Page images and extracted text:

*** Begin section ***

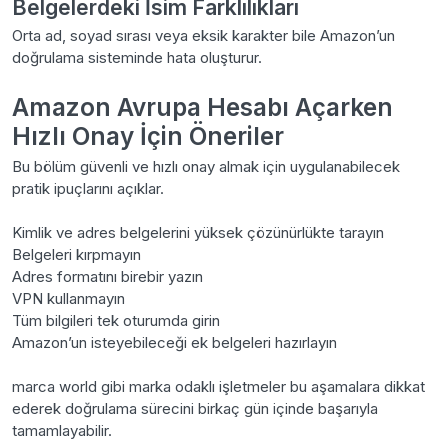
Belgelerdeki İsim Farklılıkları
Orta ad, soyad sırası veya eksik karakter bile Amazon’un
doğrulama sisteminde hata oluşturur.
Amazon Avrupa Hesabı Açarken
Hızlı Onay İçin Öneriler
Bu bölüm güvenli ve hızlı onay almak için uygulanabilecek
pratik ipuçlarını açıklar.
Kimlik ve adres belgelerini yüksek çözünürlükte tarayın
Belgeleri kırpmayın
Adres formatını birebir yazın
VPN kullanmayın
Tüm bilgileri tek oturumda girin
Amazon’un isteyebileceği ek belgeleri hazırlayın
marca world gibi marka odaklı işletmeler bu aşamalara dikkat
ederek doğrulama sürecini birkaç gün içinde başarıyla
tamamlayabilir.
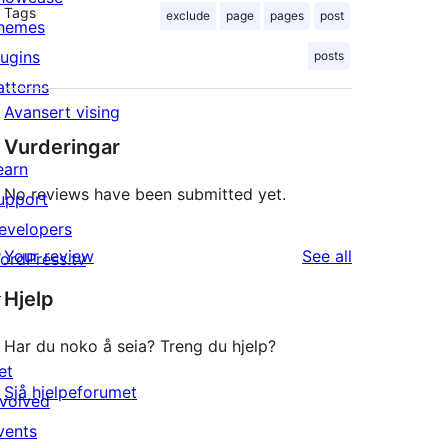
Tags
exclude
page
pages
post
hemes
lugins
posts
atterns
Avansert vising
Vurderingar
earn
No reviews have been submitted yet.
upport
evelopers
reviews
Your review
See all
ordPress.tv
↗
Hjelp
Har du noko å seia? Treng du hjelp?
et
Sjå hjelpeforumet
nvolved
vents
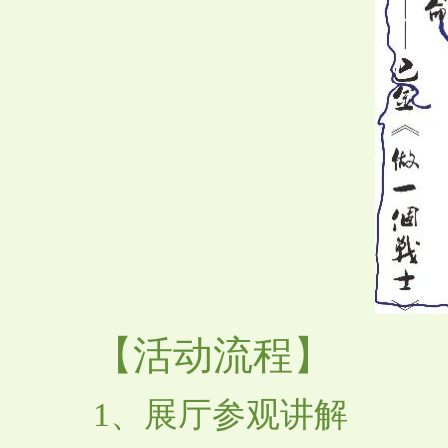
【活动流程】
1、展厅参观讲解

*** End section ***

## Request
Only an exact copy of the lines from the one with "Amazon Avrupa Hesabı Açarken" through the last line of the data above is wanted, and no pictures.

## Solution to this exercise
Amazon Avrupa Hesabı Açarken
Hızlı Onay İçin Öneriler
Bu bölüm güvenli ve hızlı onay almak için uygulanabilecek
pratik ipuçlarını açıklar.
Kimlik ve adres belgelerini yüksek çözünürlükte tarayın
Belgeleri kırpmayın
Adres formatını birebir yazın
VPN kullanmayın
Tüm bilgileri tek oturumda girin
Amazon’un isteyebileceği ek belgeleri hazırlayın
marca world gibi marka odaklı işletmeler bu aşamalara dikkat
ederek doğrulama sürecini birkaç gün içinde başarıyla
tamamlayabilir.
Tags
exclude
page
pages
post
hemes
lugins
posts
atterns
Avansert vising
Vurderingar
earn
No reviews have been submitted yet.
upport
evelopers
reviews
Your review
See all
ordPress.tv
↗
Hjelp
Har du noko å seia? Treng du hjelp?
et
Sjå hjelpeforumet
nvolved
vents
【活动流程】
1、展厅参观讲解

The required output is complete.